Introduction

Google, who built GFS in 2006 still faced a lot issue in storing the vast amount of web snapshot data for its search engine. The website content, historical snapshot, meta-data, categories…. And the data size is PB level. Therefore, Google, facing a serious issue in managing its data while the data was increasing at tremendous speed.

Google needs a system that can be highly concurrent, consistent, and support random reading and writing data with scalability.
  • What problem does Bigtable want to solve? Can’t we use a relational database like MySQL to build a cluster to solve it?
  • What is the architecture of Bigtable? How does it address the three goals of availability, consistency, and ease of operation?
  • What is the underlying data structure of Bigtable? In what way does it achieve high concurrency random reading and writing on HDD?

Scalability: MySQL Cluster

Bigtable’s paper was published in 2006. Before that, if a company faced the problem of “scalability” and the best option was to use a MySQL cluster. Maintaining a MySQL cluster of tens or even hundreds of servers is possible, but is it feasible to have a thousand or even thousands of servers like GFS? What is the common way of scaling out MySQL server?

  • Split big tables to smaller tables and split horizontally
  • Table sharding and split the table veritcall This is against the idea of scability and the idea of distributed database. However, by then there was no such database this resolved this issue. We need a database that scales when data sets grow and the load balancing would automatically fit into the situation.

Availability: ??

Also, if we have a lot of data, such as hundreds of PB and if the disk is faulty, we want the database is fault tolerant and available and still provide services to public

Solution

Google needs a system that can be highly concurrent, consistent, and support random reading and writing data with scalability.

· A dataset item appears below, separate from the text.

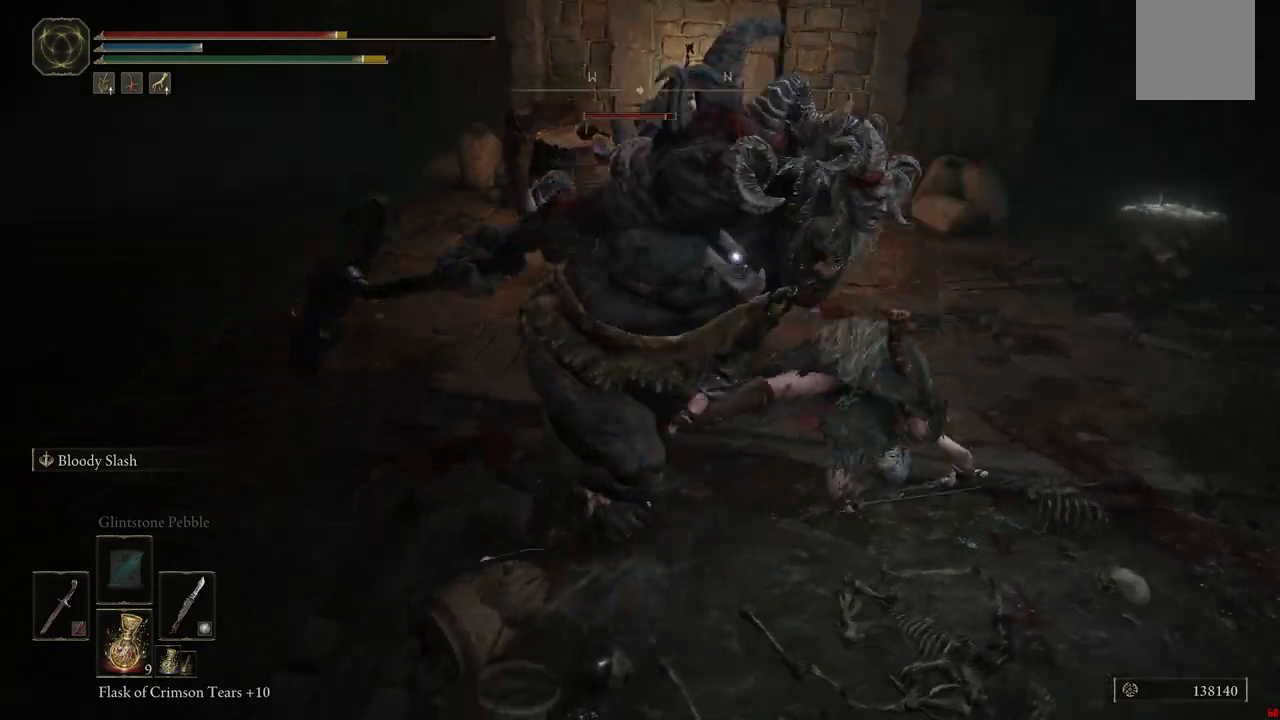
{"buttons": ["L2"], "left_stick": "up-right", "right_stick": "center", "events": [[17, "B", "up"], [467, "L2", "down"]]}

  • Millions of concurrent read-write
  • Ease of scale out the database by simply adding servers and disks without affecting availability
  • Partition balancing. If there is data being added to a certain partition too much, the system can auto sharding that part of the data
  • Parititon tolerance: if certain small node of the db server is not working, the database still work

Compromisation:

  • Google gave up the relational model of the BigTable and it does not support SQL
  • BigTable does not support cross row transactions (not able to achieve multilevel consistency)

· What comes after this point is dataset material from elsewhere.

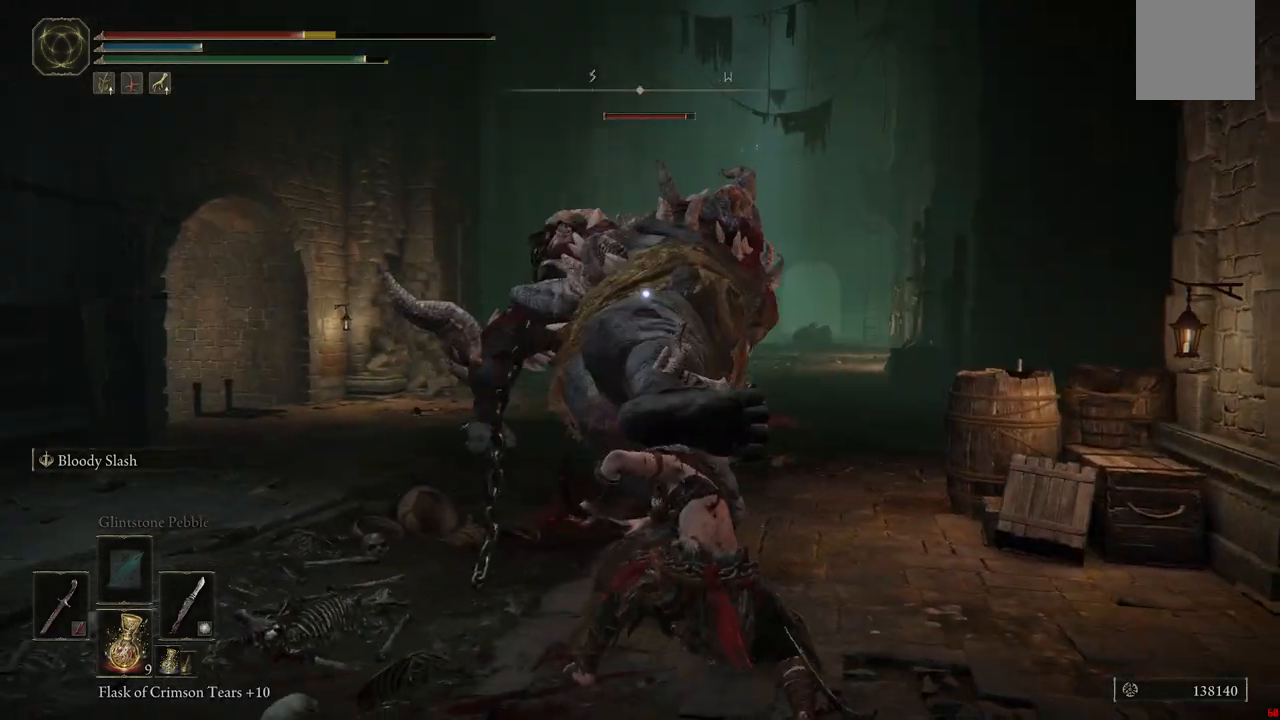
{"buttons": [], "left_stick": "up-right", "right_stick": "center", "events": []}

To resolve these issues, Google’s solution is:

  1. Build the DataBase upon GFS, make BigTable server a stateless computing layer and use GFS to achieve high availability of file. (This was 2006). The computing layer relies on Single Master + Multi Tablet Server, making the entire cluster easy to maintain
  2. Achieved the first industrial implementation of LSM-Tree like data structure for data storage. (MemTable + SSTable), resolving the high concurrent read and write issue.
  3. Using Chubby distributed lock service to achieve challenges of consistency issue.

Callback

Introduction to the Google File System (GFS) I did the brief introduction and how GFS works last year (quite a long time ago). Here is a brief callback because Google Bigtable is build based on GFS

GFS

Distributed, high available file system

  • Files are distributed in chunks, chunks are hosted in chunk servers
  • Different chunks has replica
  • Metadata is managed on master and protected from concurrent mutation by lock
  • Single master write, use lease to manage primary replica
  • Thus, high performance and high avaialbility
  • Atomic Record Appends (at least once)
    • Need to deal with duplicated data in different replicas (possible)

GFS Overall

Atchitecture

  • How Bigtable partitioned its data so that it was scaleable
  • How Bigtable designed its structure so that there is no single point failure
  • How Bigtable supports high throughput and handles millions of requests per second
  • General structure of bigtable Some questions to be answered

Data Model

A Bigtable is a sparse, distributed, persistent multidimensional sorted map.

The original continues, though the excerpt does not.